If Starfleet could build starships easily (and never mind quickly), it would have those. It never has, though - most of the time, Kirk is the only one responding, in the nick of time, and without the option of backup, or then Kirk is the backup and it's indicated there's no third option lining up if our hero fails.

The writers don't exactly help us out on understanding why Starfleet doesn't have enough ships to perform its duties. I mean, there's the real-world precedent of nobody ever having enough of anything - but why does that apply to the futuristic Starfleet so absolutely? Here on Earth, military budgets may be bloated to temporarily create situations where the army indeed is strong enough (despite its inevitable protestations); why is this never the case in Trek? Or, alternately, why are we always catching Starfleet when it's short on ships or staff, or where it's short on ships or staff, regardless of whether this is peacetime or wartime, the far frontier or the vicinity of Earth?

But it's for the best that they don't touch upon the issue much. We need to believe in the shortage of ships, for most of the Trek plots to work. An explanation might fail us; lack thereof allows us to believe the perfect explanation might exist, somewhere, somehow.

_____

- Problem to work on -
In the commentary on Starfleet's shortage of ships, list every circumstance named after "regardless of whether".

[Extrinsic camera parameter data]
_____

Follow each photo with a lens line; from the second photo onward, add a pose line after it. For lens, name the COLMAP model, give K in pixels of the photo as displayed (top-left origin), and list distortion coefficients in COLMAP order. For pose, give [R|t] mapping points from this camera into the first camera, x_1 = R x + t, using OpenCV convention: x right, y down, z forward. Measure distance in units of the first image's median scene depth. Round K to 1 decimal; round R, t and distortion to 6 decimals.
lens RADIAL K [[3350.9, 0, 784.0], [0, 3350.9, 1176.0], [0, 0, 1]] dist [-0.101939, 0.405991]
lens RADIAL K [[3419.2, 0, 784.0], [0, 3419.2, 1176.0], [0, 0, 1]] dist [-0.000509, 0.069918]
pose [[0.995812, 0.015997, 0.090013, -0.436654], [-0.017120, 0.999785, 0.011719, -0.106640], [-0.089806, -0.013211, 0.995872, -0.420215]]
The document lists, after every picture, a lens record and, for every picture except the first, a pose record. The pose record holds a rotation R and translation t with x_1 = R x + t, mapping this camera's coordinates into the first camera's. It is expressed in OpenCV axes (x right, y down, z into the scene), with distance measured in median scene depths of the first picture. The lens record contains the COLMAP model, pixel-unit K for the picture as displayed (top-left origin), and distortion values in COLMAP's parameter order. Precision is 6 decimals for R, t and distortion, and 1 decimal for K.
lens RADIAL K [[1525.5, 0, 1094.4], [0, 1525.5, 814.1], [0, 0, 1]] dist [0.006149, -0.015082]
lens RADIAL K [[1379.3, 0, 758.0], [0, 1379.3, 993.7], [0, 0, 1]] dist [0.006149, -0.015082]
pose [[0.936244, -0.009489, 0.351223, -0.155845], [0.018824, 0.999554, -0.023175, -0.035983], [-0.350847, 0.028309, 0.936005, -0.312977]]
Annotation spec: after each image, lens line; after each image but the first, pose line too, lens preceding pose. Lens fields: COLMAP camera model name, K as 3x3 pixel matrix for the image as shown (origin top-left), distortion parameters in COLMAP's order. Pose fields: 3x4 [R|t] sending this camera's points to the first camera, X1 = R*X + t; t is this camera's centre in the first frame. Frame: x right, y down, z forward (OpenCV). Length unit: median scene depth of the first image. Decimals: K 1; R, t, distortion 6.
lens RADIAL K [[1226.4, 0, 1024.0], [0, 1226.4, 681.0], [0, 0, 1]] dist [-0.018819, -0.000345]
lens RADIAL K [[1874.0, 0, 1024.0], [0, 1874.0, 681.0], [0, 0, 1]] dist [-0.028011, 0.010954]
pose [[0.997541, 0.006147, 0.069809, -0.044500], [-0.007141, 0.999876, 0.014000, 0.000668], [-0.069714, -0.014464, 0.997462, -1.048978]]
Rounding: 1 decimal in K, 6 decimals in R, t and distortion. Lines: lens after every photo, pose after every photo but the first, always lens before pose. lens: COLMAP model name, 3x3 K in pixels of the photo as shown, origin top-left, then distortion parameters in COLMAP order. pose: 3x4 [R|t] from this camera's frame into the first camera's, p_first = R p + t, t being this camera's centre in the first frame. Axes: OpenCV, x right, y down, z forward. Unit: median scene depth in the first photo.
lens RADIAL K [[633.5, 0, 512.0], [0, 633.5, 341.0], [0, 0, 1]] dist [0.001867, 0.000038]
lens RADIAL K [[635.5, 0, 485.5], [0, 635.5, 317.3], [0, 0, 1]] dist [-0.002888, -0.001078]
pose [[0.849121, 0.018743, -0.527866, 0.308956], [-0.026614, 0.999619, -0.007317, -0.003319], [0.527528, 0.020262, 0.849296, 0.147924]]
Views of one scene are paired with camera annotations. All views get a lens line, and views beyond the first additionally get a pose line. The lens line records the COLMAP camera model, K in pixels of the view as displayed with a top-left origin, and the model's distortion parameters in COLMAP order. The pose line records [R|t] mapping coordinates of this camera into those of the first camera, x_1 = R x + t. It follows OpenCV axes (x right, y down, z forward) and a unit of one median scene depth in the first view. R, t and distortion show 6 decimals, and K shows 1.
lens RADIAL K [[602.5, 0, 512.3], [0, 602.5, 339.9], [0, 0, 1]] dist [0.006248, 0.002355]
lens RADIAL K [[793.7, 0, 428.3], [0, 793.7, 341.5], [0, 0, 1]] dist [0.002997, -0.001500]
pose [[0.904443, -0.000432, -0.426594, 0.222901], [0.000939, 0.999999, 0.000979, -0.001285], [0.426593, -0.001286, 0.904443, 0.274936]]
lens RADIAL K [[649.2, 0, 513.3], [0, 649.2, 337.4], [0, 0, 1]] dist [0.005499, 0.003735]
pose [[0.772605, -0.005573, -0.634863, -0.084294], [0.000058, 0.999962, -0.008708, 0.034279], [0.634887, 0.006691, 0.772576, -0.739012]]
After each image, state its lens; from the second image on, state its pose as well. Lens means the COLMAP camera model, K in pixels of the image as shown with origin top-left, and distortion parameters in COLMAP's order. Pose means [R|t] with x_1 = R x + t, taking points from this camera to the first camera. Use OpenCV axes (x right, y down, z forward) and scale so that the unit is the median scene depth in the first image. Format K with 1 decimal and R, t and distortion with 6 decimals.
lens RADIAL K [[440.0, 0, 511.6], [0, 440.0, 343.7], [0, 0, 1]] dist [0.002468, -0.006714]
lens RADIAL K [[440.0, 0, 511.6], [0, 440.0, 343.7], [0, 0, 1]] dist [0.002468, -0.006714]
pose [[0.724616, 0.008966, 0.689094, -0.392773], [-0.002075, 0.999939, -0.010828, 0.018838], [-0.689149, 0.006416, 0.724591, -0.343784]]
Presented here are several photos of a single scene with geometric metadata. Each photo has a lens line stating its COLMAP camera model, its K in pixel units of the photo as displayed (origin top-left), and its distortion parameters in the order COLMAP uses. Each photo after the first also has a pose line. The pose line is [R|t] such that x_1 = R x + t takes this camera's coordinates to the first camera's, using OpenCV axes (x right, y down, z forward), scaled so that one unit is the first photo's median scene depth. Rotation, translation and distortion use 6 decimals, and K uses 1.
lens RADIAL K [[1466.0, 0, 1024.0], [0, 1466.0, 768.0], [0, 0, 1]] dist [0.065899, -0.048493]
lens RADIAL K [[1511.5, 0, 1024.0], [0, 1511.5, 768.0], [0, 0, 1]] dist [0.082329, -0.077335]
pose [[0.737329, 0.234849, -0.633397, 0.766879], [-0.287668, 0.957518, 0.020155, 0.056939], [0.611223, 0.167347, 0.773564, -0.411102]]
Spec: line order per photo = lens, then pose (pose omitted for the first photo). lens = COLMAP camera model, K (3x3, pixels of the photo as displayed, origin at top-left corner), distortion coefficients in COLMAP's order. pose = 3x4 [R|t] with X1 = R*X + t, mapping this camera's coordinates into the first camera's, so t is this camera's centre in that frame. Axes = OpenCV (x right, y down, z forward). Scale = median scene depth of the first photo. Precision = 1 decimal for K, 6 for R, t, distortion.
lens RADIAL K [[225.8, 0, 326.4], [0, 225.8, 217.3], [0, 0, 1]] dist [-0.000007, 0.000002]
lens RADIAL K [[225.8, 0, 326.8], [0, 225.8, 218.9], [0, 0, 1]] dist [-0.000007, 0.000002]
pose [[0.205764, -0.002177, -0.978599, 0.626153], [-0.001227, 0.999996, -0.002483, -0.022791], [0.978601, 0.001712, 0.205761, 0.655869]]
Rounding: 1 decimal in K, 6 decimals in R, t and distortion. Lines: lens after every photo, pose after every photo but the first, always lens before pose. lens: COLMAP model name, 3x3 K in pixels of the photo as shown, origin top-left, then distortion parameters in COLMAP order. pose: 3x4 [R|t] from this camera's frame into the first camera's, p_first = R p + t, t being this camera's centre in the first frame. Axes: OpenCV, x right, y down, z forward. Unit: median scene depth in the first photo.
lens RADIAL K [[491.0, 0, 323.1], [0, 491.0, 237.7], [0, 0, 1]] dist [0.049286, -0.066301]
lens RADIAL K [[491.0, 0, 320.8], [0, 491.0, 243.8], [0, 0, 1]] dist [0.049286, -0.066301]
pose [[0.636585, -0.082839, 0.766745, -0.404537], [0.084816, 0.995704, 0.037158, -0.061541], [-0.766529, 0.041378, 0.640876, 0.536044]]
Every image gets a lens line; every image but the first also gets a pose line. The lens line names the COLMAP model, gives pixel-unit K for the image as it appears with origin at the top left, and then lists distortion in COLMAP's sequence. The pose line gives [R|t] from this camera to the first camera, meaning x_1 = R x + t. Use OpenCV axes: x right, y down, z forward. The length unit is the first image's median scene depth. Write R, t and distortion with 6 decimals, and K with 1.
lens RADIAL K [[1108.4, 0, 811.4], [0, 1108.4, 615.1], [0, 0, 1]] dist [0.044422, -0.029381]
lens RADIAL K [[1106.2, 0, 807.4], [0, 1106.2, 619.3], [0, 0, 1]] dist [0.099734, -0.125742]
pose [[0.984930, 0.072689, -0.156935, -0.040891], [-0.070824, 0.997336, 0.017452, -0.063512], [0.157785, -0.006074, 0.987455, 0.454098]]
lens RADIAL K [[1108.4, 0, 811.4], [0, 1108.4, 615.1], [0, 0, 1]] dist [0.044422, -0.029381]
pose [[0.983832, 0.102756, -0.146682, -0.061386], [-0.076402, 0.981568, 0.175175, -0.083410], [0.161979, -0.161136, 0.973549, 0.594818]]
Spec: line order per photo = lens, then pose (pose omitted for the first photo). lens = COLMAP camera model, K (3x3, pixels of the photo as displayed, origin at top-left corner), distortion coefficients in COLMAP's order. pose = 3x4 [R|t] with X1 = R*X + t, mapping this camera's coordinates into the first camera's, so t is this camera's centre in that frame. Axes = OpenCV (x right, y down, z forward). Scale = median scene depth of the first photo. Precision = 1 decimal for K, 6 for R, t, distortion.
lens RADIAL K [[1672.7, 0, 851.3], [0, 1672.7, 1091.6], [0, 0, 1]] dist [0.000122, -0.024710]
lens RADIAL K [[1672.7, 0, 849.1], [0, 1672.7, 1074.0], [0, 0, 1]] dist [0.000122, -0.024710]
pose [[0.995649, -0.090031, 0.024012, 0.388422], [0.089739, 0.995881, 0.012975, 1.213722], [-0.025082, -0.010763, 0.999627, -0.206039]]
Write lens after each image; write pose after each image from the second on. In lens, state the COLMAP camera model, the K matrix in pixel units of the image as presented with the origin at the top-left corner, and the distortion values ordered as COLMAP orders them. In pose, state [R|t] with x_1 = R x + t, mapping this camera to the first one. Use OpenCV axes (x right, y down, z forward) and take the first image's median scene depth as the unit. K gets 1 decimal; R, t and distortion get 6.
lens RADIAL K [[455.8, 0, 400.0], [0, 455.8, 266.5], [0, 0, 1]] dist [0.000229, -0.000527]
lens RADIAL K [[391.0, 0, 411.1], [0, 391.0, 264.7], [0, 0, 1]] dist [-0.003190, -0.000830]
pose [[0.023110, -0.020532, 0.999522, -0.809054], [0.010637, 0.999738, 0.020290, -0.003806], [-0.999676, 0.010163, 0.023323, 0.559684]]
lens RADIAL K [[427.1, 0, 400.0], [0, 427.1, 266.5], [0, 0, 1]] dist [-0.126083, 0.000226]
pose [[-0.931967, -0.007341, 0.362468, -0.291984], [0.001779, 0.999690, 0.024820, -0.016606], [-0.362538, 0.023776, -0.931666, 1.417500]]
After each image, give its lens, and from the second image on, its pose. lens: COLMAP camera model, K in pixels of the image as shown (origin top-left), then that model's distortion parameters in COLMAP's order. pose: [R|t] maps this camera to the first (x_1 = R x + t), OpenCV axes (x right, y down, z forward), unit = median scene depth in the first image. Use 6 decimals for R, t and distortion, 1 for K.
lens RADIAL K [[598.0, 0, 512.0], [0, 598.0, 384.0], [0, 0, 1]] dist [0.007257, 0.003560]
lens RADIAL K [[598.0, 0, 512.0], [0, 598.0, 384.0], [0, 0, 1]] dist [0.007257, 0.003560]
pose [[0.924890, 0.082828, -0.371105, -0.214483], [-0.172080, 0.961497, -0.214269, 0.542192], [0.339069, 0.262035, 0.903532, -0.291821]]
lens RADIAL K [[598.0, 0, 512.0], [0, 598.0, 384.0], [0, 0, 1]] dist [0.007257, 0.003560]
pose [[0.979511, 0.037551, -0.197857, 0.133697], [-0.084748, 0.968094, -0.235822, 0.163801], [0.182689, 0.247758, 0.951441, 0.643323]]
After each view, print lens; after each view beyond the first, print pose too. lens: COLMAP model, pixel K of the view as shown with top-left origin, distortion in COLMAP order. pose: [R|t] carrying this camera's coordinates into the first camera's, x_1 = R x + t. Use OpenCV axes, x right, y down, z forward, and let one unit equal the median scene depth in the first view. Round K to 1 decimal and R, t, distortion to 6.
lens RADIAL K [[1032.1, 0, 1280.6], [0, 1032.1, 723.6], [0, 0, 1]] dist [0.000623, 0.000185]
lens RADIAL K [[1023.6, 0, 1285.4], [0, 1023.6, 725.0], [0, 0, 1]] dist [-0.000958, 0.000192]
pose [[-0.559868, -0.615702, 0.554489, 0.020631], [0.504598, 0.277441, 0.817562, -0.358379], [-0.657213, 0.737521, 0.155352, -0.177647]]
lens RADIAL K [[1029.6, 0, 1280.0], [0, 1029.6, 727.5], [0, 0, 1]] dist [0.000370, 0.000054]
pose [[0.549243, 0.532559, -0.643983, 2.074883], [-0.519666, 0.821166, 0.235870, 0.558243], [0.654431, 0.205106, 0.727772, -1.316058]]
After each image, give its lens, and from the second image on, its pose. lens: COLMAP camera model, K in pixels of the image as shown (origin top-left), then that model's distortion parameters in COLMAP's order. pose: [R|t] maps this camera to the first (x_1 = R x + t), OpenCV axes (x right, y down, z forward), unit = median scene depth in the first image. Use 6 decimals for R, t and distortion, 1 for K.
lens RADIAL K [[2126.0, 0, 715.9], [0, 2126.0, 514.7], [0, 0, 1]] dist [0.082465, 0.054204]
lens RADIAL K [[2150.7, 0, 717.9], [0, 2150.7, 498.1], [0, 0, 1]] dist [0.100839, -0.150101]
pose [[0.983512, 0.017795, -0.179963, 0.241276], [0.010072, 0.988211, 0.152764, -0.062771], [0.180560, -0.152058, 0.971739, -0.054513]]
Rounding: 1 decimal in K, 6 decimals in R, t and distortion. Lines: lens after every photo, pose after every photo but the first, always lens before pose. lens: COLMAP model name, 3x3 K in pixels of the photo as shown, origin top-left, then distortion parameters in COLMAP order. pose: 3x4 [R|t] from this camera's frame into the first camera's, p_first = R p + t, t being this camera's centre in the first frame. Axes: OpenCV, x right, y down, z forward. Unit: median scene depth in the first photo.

_____

- Answer to this task -
Peacetime, wartime, the far frontier, the vicinity of Earth